======== EXTRACT ========

Site Server - Creating Usage Profile Reports
August 1999
Overview
This document describes how to create Usage Profile Reports from Internet Information Server (IIS) logs, using the Usage Import and Report Writer programs provided with Site Server 3.0 Commerce Edition. The Usage Profile Reports can then be used to perform a transaction cost analysis for your site. For more information on using analysis tools, consult the documentation provided with Site Server 3.0 Commerce Edition. You can also obtain other documents from Microsoft TechNet or from our Web site at https://www.microsoft.com/siteserver . For information on how best to use analysis tools, see the paper Microsoft Site Server Usage Analysis Capacity and Performance Analysis located in the Microsoft Site Server 3.0 Commerce Edition Resource Kit. See the paper Using Transaction Cost Analysis for Site Capacity Planning, also located in the Microsoft Site Server 3.0 Commerce Edition Resource Kit, for more information on transaction cost analysis and site capacity planning.
Note When you install Site Server, be sure to select Microsoft® SQL Server™ as your database, and not Microsoft® Access.
To create Usage Profile Reports:
Create the analysis database.
Import log files.
Add look-up information.
Create analysis reports.
Perform weekly maintenance.
Creating the Analysis Database
This section describes how to:
Calculate database size
Create the database
Initialize the database
Calculating Database Size
The first step in creating an analysis database is to calculate its size. Database size is based on the total number of log files you want to store. In general, you should store at least one week's worth of log file data to provide a good data sample. If you have multiple Web servers generating logs, you should store the logs from all servers so you can reconcile sessions that span servers.
To calculate your database size
Determine what types of reports you plan to run by month, by quarter, or by some other time period.
Estimate the size of the logs you plan to import during the specified period.
Double that value to obtain an estimate of the number of bytes you need for database tables, logs, and indexes.
For a more thorough explanation of the calculations used to determine the size of your database, see the Microsoft Knowledge Base article 216559: "How to Estimate the Database Size for Site Server Analysis" in Microsoft TechNet.

========

ACTIVITY LIST —
**a.** When installing Site Server, which database does the Site Server page say to select?
**b.** Write out the Site Server page from "Add look-up information." down to "that span servers.", renaming "sessions" to "visits".

======== EXERCISE DATA ========

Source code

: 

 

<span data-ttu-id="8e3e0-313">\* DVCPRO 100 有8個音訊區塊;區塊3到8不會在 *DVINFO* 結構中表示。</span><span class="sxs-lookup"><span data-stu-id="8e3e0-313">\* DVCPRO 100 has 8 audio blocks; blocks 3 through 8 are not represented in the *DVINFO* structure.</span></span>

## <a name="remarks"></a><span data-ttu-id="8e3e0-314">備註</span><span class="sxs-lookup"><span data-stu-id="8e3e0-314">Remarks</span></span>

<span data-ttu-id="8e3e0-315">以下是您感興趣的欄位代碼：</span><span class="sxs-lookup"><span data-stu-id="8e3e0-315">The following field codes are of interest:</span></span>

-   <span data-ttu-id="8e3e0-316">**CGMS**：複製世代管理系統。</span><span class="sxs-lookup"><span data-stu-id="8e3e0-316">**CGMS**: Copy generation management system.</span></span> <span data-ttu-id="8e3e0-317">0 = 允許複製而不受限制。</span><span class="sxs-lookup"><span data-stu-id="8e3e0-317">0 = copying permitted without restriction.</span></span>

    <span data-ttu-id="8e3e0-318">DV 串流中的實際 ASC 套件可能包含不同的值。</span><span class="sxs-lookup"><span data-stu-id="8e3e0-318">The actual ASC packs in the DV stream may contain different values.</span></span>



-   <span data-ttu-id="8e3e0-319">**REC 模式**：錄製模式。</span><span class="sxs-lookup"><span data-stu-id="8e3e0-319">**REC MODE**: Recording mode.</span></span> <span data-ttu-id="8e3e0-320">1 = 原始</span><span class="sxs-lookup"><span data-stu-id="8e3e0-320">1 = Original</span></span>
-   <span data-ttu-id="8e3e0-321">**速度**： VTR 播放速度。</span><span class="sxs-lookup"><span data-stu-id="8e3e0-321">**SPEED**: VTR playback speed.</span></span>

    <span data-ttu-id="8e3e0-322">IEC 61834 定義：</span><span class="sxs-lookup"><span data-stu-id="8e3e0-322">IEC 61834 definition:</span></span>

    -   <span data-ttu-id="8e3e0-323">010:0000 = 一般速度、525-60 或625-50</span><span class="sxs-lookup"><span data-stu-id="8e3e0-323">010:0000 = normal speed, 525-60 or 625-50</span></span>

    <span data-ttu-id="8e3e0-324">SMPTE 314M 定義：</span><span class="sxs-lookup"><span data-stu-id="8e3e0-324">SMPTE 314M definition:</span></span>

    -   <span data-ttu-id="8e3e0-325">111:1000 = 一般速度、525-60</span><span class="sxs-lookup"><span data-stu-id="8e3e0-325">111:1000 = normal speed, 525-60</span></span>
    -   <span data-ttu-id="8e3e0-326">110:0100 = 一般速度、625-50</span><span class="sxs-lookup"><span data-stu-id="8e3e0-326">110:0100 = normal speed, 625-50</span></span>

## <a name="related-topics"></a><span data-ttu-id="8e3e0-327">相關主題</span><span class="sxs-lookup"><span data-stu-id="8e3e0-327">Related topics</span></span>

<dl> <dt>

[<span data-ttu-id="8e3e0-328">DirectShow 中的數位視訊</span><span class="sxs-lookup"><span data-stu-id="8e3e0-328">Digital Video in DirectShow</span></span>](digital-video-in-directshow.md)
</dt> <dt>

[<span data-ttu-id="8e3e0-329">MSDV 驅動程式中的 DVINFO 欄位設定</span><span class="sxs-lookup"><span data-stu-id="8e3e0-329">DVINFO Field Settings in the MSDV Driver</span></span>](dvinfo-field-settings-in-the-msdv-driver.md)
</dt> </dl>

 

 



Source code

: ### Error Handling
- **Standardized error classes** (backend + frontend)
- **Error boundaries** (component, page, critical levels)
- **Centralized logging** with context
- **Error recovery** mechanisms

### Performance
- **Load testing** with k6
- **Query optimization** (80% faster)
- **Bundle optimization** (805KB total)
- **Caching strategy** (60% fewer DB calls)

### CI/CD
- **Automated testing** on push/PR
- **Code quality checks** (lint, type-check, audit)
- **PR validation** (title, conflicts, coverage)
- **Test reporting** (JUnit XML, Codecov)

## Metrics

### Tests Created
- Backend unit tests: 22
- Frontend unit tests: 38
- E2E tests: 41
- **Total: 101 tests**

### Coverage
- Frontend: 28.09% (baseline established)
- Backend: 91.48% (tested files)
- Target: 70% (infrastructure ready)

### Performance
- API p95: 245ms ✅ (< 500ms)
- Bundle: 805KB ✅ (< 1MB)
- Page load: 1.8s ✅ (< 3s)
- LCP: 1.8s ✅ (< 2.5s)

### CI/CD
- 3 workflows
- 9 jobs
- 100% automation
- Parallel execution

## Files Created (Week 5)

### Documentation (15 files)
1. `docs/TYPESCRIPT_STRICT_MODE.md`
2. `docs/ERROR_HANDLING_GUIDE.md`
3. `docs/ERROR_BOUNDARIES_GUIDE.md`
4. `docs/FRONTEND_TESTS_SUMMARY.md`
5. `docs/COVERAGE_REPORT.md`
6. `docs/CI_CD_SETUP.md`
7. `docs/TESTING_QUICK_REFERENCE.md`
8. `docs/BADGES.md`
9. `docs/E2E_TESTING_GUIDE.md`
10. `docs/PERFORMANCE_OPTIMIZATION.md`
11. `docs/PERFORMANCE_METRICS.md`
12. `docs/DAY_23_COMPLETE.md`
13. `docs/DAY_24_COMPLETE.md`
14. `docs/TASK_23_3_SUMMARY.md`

========

ANSWER SECTION —
**a.** Microsoft SQL Server, not Microsoft Access.

**b.**
Add look-up information.
Create analysis reports.
Perform weekly maintenance.
Creating the Analysis Database
This section describes how to:
Calculate database size
Create the database
Initialize the database
Calculating Database Size
The first step in creating an analysis database is to calculate its size. Database size is based on the total number of log files you want to store. In general, you should store at least one week's worth of log file data to provide a good data sample. If you have multiple Web servers generating logs, you should store the logs from all servers so you can reconcile visits that span servers.